Mapping Connectivity in Brains with Epilepsy
by Poncie Rutsch
BU News Service
For years, neuroscientists have defined epilepsy as a case when too many nerve cells in the brain fire at once, provoking a seizure. Researchers could differentiate a few types of epilepsy, based on which parts of the brain were over-firing. Now, researchers have determined that it isn’t just a matter of function – the brains of people with epilepsy structurally differ from those of people without the disorder.

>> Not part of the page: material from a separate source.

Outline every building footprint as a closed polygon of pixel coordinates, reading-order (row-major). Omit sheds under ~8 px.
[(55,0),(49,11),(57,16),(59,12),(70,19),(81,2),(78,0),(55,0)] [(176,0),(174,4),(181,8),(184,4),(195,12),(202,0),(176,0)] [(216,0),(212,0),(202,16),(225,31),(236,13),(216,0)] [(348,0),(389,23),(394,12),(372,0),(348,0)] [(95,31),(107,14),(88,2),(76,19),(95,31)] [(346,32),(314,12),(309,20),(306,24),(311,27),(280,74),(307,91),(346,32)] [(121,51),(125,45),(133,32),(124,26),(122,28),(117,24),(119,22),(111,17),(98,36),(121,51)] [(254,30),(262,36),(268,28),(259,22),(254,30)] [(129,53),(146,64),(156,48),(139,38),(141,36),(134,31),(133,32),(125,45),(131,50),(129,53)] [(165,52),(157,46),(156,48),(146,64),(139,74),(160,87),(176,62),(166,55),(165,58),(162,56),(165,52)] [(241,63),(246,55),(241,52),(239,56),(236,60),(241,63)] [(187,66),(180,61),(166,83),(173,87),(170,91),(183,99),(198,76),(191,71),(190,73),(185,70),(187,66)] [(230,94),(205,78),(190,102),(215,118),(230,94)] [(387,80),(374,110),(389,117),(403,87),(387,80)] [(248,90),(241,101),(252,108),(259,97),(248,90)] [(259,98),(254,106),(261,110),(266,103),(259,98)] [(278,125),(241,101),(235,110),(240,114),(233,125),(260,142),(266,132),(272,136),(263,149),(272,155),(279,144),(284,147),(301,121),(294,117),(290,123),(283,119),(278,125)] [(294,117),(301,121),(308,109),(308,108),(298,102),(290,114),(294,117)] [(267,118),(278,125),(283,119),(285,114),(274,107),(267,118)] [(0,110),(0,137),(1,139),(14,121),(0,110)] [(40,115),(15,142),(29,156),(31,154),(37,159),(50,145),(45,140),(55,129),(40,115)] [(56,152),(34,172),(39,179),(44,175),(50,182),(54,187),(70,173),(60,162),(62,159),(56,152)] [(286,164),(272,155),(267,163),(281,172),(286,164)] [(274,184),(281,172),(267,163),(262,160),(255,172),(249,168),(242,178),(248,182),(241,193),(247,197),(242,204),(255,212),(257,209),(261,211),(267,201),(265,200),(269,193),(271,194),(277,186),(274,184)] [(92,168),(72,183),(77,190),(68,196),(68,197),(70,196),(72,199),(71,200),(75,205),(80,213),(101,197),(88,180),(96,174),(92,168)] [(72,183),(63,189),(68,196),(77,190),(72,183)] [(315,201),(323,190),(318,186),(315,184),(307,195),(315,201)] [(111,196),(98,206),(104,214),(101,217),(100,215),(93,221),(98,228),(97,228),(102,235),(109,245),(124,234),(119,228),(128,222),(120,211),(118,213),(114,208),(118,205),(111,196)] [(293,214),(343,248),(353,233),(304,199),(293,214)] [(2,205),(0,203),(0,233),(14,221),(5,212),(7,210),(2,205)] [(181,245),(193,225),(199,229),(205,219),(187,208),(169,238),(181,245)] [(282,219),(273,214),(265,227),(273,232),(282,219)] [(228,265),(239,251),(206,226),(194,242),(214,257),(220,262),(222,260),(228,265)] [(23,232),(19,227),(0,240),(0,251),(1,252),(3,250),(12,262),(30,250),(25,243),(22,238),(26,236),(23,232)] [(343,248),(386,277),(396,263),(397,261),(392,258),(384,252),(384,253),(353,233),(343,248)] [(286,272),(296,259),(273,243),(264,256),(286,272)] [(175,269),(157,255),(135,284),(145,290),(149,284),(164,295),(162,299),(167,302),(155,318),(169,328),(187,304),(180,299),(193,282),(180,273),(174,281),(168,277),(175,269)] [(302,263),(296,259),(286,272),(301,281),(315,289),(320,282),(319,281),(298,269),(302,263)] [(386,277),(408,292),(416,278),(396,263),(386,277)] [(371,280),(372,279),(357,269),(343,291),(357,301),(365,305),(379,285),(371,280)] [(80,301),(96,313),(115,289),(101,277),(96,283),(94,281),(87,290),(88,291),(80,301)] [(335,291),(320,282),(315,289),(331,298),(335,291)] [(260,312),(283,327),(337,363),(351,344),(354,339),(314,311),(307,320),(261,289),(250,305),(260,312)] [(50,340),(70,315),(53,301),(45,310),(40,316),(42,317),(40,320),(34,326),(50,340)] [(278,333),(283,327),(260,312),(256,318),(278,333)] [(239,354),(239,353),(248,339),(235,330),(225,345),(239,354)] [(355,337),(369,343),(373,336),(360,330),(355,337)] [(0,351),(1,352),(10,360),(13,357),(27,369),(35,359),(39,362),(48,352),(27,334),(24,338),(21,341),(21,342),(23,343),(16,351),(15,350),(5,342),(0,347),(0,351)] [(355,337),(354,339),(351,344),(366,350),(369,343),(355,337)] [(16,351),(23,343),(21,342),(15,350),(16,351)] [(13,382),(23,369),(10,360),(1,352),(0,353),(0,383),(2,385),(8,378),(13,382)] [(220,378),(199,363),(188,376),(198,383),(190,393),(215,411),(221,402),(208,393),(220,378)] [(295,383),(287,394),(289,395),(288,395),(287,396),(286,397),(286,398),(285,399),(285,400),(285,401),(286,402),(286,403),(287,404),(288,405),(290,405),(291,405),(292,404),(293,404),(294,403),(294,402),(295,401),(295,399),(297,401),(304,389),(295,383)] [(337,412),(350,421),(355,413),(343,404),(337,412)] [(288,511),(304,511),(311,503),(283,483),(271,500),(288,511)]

According to lead researcher Steven Stufflebeam, a neuroradiologist at Massachusetts General Hospital, the differences between the two brains suggest new ways to diagnose and treat epilepsy moving forward.
Stufflebeam and medical student Matt DeSalvo focused on temporal lobe epilepsy, the most common type of epilepsy among adults. Temporal lobes are part of the cerebral cortex, and aid in visual memories, processing the senses, language, and emotion. During a temporal lobe epileptic seizure, neurons in the brain randomly begin firing too frequently, sending those parts of the cortex go into overdrive.
The researchers compared the brains of people with epilepsy and people without to understand the white matter, the tissues that form connections between grey matter, or the brain cells. They used a type of MRI brain imaging called diffusion tensor imaging. Unlike a typical MRI, which shows some brain tissues or inflammation, this type of imaging induced a magnetic field to show the movement of water molecules through the brain, illuminating the paths molecules use to travel the brain.
The researchers induced sixty different magnetic fields to highlight sixty possible directions in the brain, and then compiled the images in one all-inclusive brain scan.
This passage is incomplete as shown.